Que le père des Places ait eu une renommée internationale, c'est le moins qu'on puisse dire. Durant de nombreuses années, il fut la carte de visite du Biblicum auprès d'hellénistes du monde entier, qui, sans lui, n'auraient jamais connu notre vénérable institution. Il avouait lui-même n'être ni philosophe, ni théologien, ni exégète, mais s'il se méfiait des grandes idées et les évitait prudemment, il excellait à faire découvrir à ses étudiants la langue, le style des écrivains grecs, et la culture qu'ils véhiculaient. Après qu'il eut cessé son enseignement, nombreux furent ceux qui continuèrent à le consulter, et admirèrent chaque fois son érudition, époustouflante mais toujours humble, animée d'une passion encore intacte à quatre-vingt-dix ans passés.

Le religieux. Le jeune Édouard entra à seize ans dans la Compagnie.
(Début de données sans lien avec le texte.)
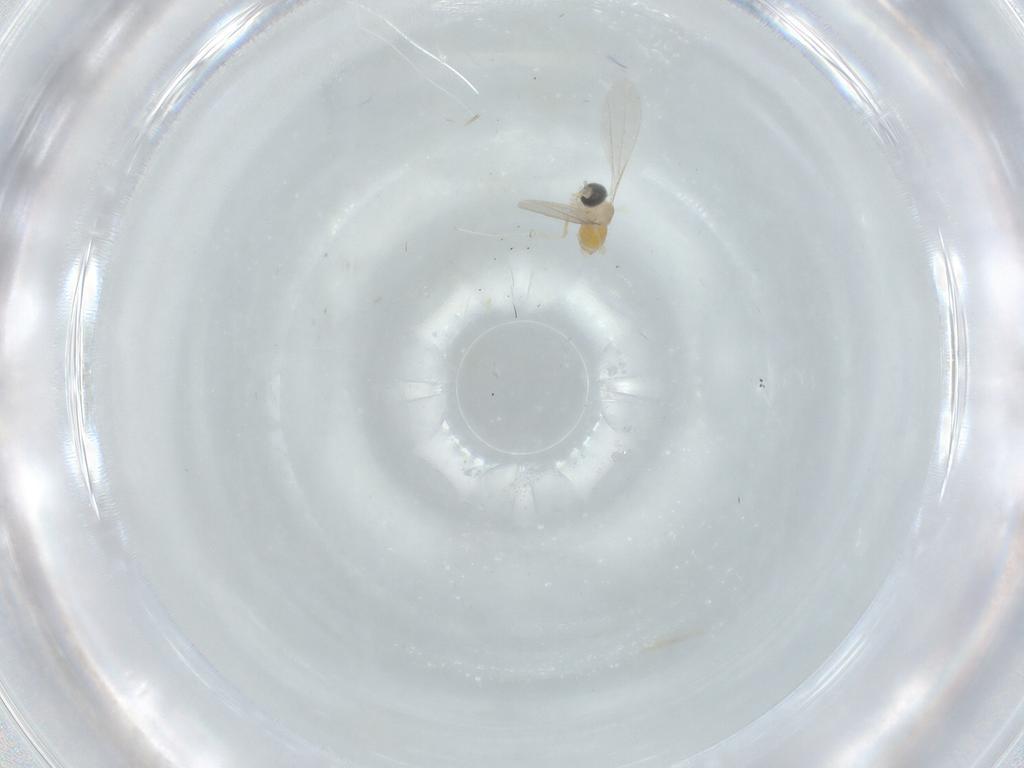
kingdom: Animalia
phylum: Arthropoda
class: Insecta
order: Diptera
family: Cecidomyiidae
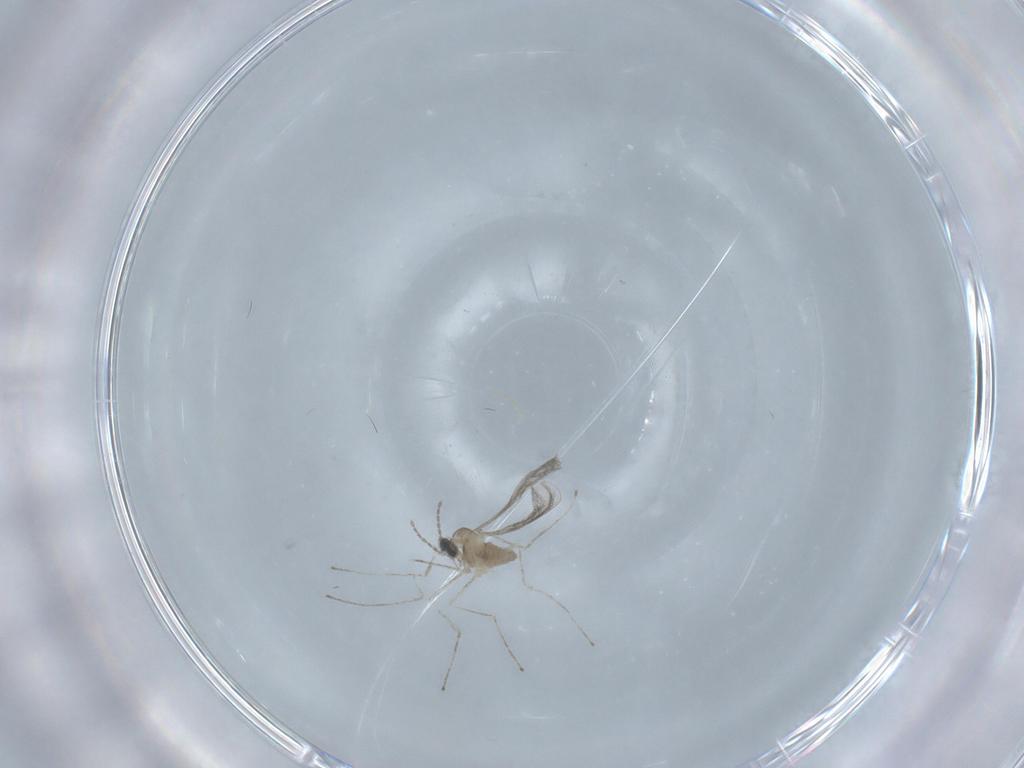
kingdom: Animalia
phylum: Arthropoda
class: Insecta
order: Diptera
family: Cecidomyiidae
Dans ses mémoires, il avoue lui-même après soixante-quinze ans de vie religieuse : "Rien ne m'a fait regretter ces 'adieux au monde'. Le sacrifice était surtout pour mes parents ; si ma mère, depuis ma première communion, ne rêvait que d'un fils prêtre, comment mon père, séparé de nous par la guerre, n'aurait-il pas durement ressenti le départ de son unique enfant ?" Le jeune Édouard a d'autant moins regretté ce passage qu'il a, selon ses propres mots, trouvé dans la Compagnie une foule d'amis : outre le père Lyonnet, il aimait à mentionner les pères Morel, Graffin, Ravier, Joblin, Pitavy - ces deux derniers étant de généreux bienfaiteurs - et beaucoup d'autres, avec lesquels il avait plaisir à correspondre ou s'entretenir, en particulier les responsables de la collection Sources Chrétiennes.

Il disait de lui-même qu'il n'était pas un mystique, mais un observant. D'une fidélité rigoureuse, minutée : oraison, bréviaire, rosaire, et surtout la messe quotidienne, à laquelle il était très attaché, et que, selon une formule entendue plusieurs fois par le père Charles Morel, il considérait "comme le grand trésor de l'Église". Sa fidélité n'avait au demeurant rien de forcé, elle reflétait une vie donnée, simplement et joyeusement.